(Records from a data collection)
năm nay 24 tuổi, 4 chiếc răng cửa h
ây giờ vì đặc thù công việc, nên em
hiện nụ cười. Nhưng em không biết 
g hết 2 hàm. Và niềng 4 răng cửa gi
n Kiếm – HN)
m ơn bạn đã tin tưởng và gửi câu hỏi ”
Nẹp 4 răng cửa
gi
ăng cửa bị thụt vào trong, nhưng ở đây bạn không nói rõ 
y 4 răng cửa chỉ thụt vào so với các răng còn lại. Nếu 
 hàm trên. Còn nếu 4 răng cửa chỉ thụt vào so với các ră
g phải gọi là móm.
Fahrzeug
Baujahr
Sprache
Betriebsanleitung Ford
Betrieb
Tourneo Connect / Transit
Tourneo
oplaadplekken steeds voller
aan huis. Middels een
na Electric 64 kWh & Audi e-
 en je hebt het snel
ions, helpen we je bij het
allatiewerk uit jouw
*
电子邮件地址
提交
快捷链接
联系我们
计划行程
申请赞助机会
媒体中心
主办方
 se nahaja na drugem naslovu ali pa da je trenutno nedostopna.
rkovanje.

--

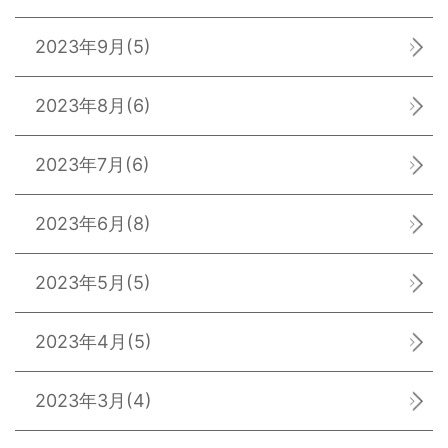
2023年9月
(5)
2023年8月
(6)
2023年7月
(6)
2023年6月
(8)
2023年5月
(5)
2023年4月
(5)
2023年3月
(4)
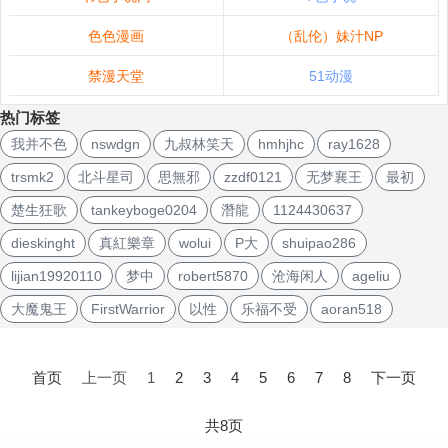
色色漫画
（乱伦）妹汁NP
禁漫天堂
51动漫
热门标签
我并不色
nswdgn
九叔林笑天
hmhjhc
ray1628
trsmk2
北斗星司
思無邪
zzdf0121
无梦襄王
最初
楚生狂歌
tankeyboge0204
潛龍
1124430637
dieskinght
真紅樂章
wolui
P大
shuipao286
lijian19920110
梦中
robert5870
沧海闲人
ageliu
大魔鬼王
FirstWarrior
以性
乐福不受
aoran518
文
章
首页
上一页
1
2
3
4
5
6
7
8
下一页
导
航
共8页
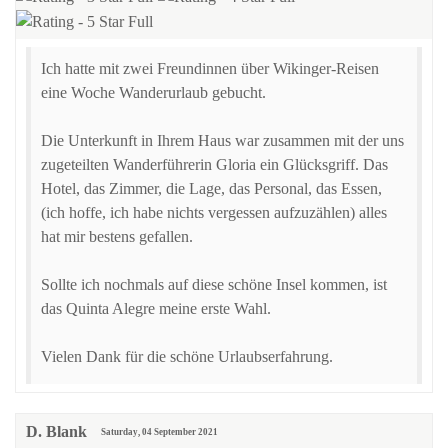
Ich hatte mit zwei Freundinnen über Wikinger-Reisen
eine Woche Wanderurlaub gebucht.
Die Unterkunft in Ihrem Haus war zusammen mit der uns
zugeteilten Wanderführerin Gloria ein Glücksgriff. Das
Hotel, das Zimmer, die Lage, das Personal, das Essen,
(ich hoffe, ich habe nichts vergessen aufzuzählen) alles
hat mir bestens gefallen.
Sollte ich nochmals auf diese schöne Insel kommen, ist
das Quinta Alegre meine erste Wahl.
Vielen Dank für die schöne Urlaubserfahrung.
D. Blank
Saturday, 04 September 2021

Problem:
Each line above that holds the string "không" should be copied and shown.

Solution for this exercise:
hiện nụ cười. Nhưng em không biết 
ăng cửa bị thụt vào trong, nhưng ở đây bạn không nói rõ 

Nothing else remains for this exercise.